- WRITTEN PROBLEM A -
In the records below, repeat everything from the line containing "Map all objects" down to the line containing "Objects in satellite", with both of those lines included. Leave the pictures out of your answer.
─── DOCUMENT TEXT ───
Volume 5, Number 4, 2004 Abstracts
© Copyright Erlbaum 2005

Editorial Commentary:
Trust, Complexity and the 1990s Market Bubble

Robert Olsen-California State University, Chico, and Decision Research

Day Traders and the Disposition Effect
Douglas Jordan-Sonoma State University
J. David Diltz-University of Texas at Arlington


The disposition effect refers to the tendency to hold losing investments and sell profitable ones. We examine day trader transactions for evidence of a disposition effect. We find that approximately 65% of sample traders hold losing trades longer than profitable ones, providing evidence that sample day traders display the disposition effect.

Measuring the Impact of Behavioral Traders on the Market for Closed-End Country Funds
Hugh Kelley-Department of Economics at Indiana University

This work investigates whether traders' state-dependent expectations biases can account for anomalous country fund discount movements. I provide a multiple-agent asset pricing model that includes both rational traders and traders who display biases in expectations formation following market states with large amounts of price variance or CNN financial news. Importantly, traders' biased behavior is based on evidence of state-dependent over- or underreaction biases observed in asset price forecasting experiments. Closed-form solutions from a multi-agent pricing model predict a multiple driver property of fund prices. Empirical tests for these drivers' influence in field data finds that up to 21% of the out-of-sample country fund discount variance can be explained by dummies representing the occurrence of behavioral bias trigger states.
─── RAW DATA ───
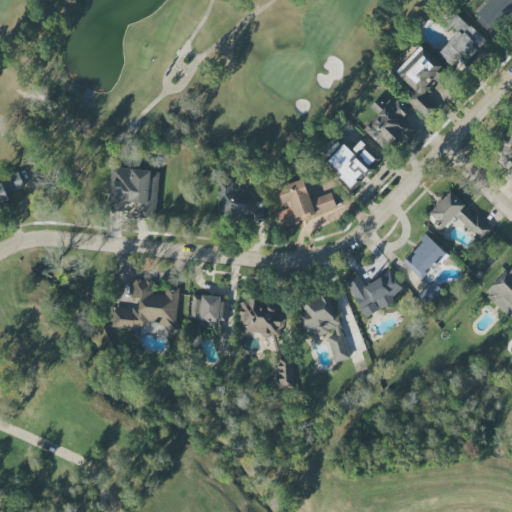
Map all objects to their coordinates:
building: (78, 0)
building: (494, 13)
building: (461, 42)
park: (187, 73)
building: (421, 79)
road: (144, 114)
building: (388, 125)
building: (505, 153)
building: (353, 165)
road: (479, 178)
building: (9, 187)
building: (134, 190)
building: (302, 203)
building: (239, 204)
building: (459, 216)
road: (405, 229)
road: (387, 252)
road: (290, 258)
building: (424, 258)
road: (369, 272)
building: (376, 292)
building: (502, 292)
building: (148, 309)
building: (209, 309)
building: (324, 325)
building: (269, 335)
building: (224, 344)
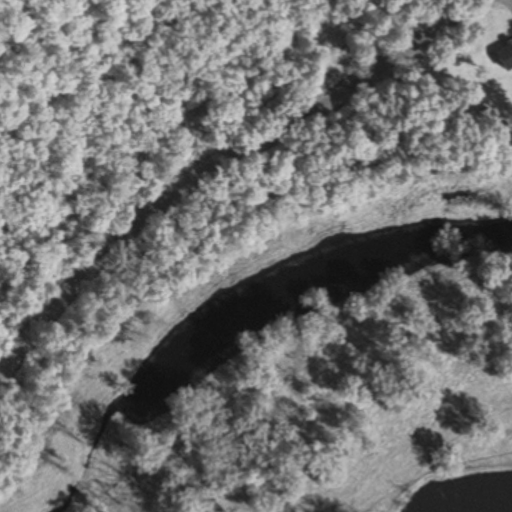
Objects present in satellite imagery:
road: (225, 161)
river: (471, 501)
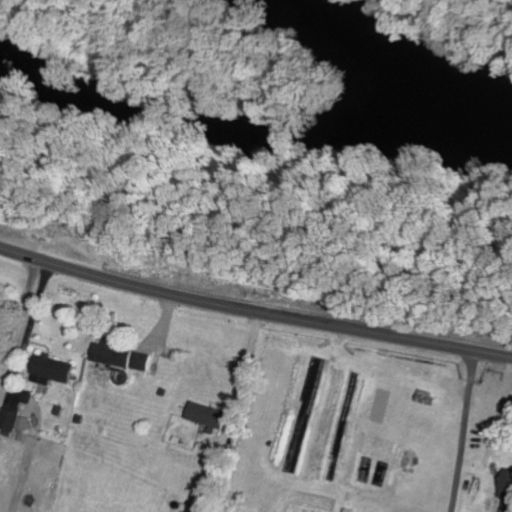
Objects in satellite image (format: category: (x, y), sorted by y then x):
───
─── RAW DATA ───
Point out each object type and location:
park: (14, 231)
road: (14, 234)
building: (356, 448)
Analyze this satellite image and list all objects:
───
- WRITTEN PROBLEM B -
Duplicate the journal abstracts word for word, everything from "This work investigates" down to "bias trigger states.".

- FINAL ANSWER A -
Map all objects to their coordinates:
building: (78, 0)
building: (494, 13)
building: (461, 42)
park: (187, 73)
building: (421, 79)
road: (144, 114)
building: (388, 125)
building: (505, 153)
building: (353, 165)
road: (479, 178)
building: (9, 187)
building: (134, 190)
building: (302, 203)
building: (239, 204)
building: (459, 216)
road: (405, 229)
road: (387, 252)
road: (290, 258)
building: (424, 258)
road: (369, 272)
building: (376, 292)
building: (502, 292)
building: (148, 309)
building: (209, 309)
building: (324, 325)
building: (269, 335)
building: (224, 344)
Objects present in satellite imagery:
road: (225, 161)
river: (471, 501)
Objects in satellite image (format: category: (x, y), sorted by y then x):

- FINAL ANSWER B -
This work investigates whether traders' state-dependent expectations biases can account for anomalous country fund discount movements. I provide a multiple-agent asset pricing model that includes both rational traders and traders who display biases in expectations formation following market states with large amounts of price variance or CNN financial news. Importantly, traders' biased behavior is based on evidence of state-dependent over- or underreaction biases observed in asset price forecasting experiments. Closed-form solutions from a multi-agent pricing model predict a multiple driver property of fund prices. Empirical tests for these drivers' influence in field data finds that up to 21% of the out-of-sample country fund discount variance can be explained by dummies representing the occurrence of behavioral bias trigger states.